[Excerpt to read — start]

Login  Register

Re: 答复: 答复: 答复: 答复: Openmp work on mcarlo : Dynamic Creator MT

Posted by Peter Caspers-4 on Sep 21, 2014; 3:10pm
URL: http://quantlib.414.s1.nabble.com/Re-Openmp-work-on-mcarlo-Dynamic-Creator-MT-tp15832p15904.html

Hi Cheng,

I switched to a template class for precomputed twisters, which is
faster by a factor of 2 (450ms instead of 870ms). This can be
instantiated with

MersenneTwisterCustomRng<Mtdesc19937_5> mt(42);

with 5 replaceable by 0 to 7 as before. The other is only needed now
if you want to create a mt during runtime.

The pull request is updated accordingly.

Best regards
Peter




On 21 September 2014 08:11, cheng.li <[hidden email]> wrote:

> Hi Peter,
>
> Thanks for your hard work. I think our results are consistent.
>
> Regards,
> Cheng
>
> -----邮件原件-----
> 发件人: Peter Caspers [mailto:[hidden email]]
> 发送时间: 2014年9月21日 0:33
> 收件人: cheng li
> 抄送: QuantLib Mailing Lists
> 主题: Re: 答复: 答复: 答复: [Quantlib-dev] Openmp work on mcarlo : Dynamic Creator MT
>
> Hi Cheng,
>
> sorry, this was my fault, I messed up the timings, because I did not use consistent optimizer flags when compiling the library and the test program.
>
> Actually on Windows (same machine on which I run Ubuntu, which doesn't really matter, because my computer in office gives very similar
> timings) I get for 1E8 random numbers generated (with O2)
>
> 400ms / 1100ms
>
> for the original ql mt / dynamic creator mt. The ql mt is just as fast as the boost mt implementation by the way. On Ubuntu with gcc 4.8.1 and O3 I get
>
> 290ms / 870ms
>
> and with O2 a close value, for the creator mt 910ms. Also it makes no difference if I use gcc 4.9.1 or clang 3.6.0.
>
> If I directly call the original C routine without using the wrapper object, I get 720ms.
>
> If I use the original library and a C example (both compiled with O3, this is the configuration how the library is shipped (it has a hardcoded make file)) => 730ms.
>
> This means, the wrapper introduces a slow down by 20% which seems not too bad.
>
> Otherwise the dcmt is slower by a factor of around 2-3 compared to the original mt in all cases. Since this is already the case with the original library, I wouldn't try to do anything about it at the moment.

[Excerpt to read — finish]
[Dataset section — start]

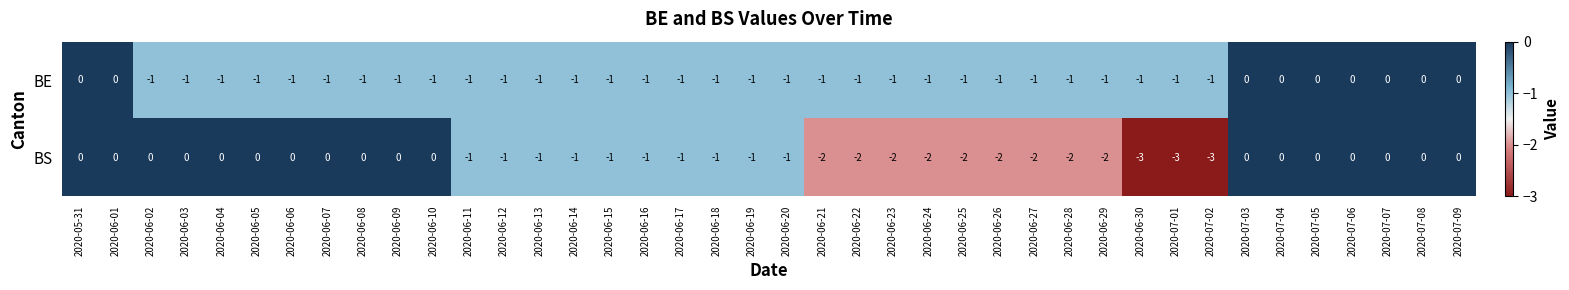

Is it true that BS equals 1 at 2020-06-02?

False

[Dataset section — finish]

## Exercise
Reproduce the forum post on Mersenne twister timings starting with "with 5 replaceable" and going on through "is updated accordingly.", swapping "pull request" for "patch". The material has no connection to the text.

## Task solution
with 5 replaceable by 0 to 7 as before. The other is only needed now
if you want to create a mt during runtime.

The patch is updated accordingly.